To the best of our knowledge, this study is the most up-to-date systematic review and meta-analysis focusing on the use of TXA in shoulder arthroplasty. Compared to the previous systematic review, this study provides additional information about the efficacy of TXA with regards to the different types of shoulder arthroplasty and different routes of administration. This study also provides evidence supporting that TXA is a safe and efficient agent in reducing perioperative blood loss and transfusion rates without increasing complications, and that it can be applied in shoulder arthroplasty, especially for those at risk of requiring a blood transfusion.
This study has several important limitations. First, of the six studies, three were observational, with bias leading to inherent heterogeneity, even with high-quality scores. However, the subgroup analysis only including RCTs did not affect the direction of effects of any of the outcomes.
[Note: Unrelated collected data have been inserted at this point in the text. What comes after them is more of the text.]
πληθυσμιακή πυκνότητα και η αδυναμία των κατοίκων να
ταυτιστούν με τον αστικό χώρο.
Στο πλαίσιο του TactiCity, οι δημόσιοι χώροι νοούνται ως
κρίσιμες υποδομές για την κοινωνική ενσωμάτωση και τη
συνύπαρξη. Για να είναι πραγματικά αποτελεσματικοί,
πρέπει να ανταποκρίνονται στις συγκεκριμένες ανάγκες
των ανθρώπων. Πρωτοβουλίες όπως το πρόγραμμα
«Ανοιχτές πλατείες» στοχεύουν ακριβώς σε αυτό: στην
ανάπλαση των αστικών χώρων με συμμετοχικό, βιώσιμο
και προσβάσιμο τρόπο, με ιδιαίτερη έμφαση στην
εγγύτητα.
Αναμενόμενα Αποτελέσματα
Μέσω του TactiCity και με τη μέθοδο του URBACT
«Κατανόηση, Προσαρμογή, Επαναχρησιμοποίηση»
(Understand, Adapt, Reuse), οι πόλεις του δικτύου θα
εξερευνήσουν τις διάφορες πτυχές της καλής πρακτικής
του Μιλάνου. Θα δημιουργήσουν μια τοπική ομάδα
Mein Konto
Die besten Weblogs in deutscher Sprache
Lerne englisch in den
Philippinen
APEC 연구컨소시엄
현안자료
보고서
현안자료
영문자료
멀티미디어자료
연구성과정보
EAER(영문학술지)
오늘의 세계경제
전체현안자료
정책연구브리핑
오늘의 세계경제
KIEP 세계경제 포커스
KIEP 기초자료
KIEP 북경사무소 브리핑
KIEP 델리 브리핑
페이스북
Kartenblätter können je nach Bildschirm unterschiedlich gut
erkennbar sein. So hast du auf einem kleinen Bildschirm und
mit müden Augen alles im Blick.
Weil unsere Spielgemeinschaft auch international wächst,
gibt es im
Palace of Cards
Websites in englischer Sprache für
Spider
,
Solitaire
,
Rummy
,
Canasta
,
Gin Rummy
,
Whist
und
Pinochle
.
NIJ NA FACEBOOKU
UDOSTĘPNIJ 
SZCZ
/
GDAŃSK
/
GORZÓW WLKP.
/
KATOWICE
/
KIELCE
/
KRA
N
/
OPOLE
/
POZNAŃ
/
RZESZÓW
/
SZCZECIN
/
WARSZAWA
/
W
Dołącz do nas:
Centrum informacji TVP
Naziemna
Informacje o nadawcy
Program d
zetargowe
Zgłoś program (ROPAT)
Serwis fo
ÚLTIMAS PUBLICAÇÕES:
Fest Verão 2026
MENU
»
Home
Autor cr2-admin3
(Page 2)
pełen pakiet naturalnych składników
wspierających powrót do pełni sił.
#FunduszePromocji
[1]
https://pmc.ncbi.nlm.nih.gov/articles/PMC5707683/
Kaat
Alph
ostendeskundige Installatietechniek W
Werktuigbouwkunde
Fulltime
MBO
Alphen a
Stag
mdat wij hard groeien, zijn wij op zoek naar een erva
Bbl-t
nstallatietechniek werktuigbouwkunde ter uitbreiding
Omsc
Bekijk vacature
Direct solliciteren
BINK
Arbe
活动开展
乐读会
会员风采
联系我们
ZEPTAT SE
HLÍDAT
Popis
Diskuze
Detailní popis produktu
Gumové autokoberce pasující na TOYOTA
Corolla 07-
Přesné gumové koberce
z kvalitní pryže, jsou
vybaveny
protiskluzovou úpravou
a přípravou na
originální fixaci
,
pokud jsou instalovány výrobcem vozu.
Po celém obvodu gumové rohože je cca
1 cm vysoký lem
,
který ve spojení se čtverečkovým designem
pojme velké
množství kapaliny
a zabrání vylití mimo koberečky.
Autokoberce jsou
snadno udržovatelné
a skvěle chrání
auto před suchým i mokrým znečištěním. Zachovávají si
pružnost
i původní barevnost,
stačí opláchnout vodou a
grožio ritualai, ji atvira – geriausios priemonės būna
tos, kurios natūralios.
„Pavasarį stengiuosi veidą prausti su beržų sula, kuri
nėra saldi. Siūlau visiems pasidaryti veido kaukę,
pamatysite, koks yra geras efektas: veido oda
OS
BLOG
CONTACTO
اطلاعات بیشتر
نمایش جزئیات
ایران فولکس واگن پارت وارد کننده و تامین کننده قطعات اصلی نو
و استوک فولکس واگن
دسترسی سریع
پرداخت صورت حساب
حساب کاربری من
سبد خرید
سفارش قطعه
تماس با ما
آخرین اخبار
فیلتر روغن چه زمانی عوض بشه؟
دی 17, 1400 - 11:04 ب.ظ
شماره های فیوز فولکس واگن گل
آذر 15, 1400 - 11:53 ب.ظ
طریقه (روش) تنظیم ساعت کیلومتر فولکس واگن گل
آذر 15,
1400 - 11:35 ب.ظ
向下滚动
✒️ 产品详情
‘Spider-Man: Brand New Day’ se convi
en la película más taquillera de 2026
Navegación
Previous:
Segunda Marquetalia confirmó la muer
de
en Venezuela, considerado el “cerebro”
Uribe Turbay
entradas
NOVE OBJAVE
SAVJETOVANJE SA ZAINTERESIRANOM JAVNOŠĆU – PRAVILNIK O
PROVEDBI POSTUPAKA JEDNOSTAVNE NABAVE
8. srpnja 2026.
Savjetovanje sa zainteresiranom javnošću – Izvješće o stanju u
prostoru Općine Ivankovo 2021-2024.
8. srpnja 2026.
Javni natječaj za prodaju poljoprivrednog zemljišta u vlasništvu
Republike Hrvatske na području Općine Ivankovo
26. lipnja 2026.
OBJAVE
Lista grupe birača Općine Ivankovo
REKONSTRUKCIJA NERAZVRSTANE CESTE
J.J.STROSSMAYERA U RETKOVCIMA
In addition, we identified two ongoing trials from trial registries (NCT02569658, NCT01937559), and the findings of the present study may be different after including the results of these two trials. Second, the current study provides information on the route of TXA administration. However, this study can only provide indirect evidence about the comparison between the efficacy of IV TXA and topical TXA. Further trials with direct comparisons between IV TXA and topical TXA are needed to validate this finding. Finally, this study cannot make any conclusions on the optimal dose of TXA. Further head-to-head trials comparing different doses of TXA in shoulder arthroplasty are required to determine the optimal dose. Other limitations included non-standardized doses of TXA, variable postoperative chemoprophylaxis, and heterogeneous transfusion protocols which may have a significant effect on one of the main study endpoints.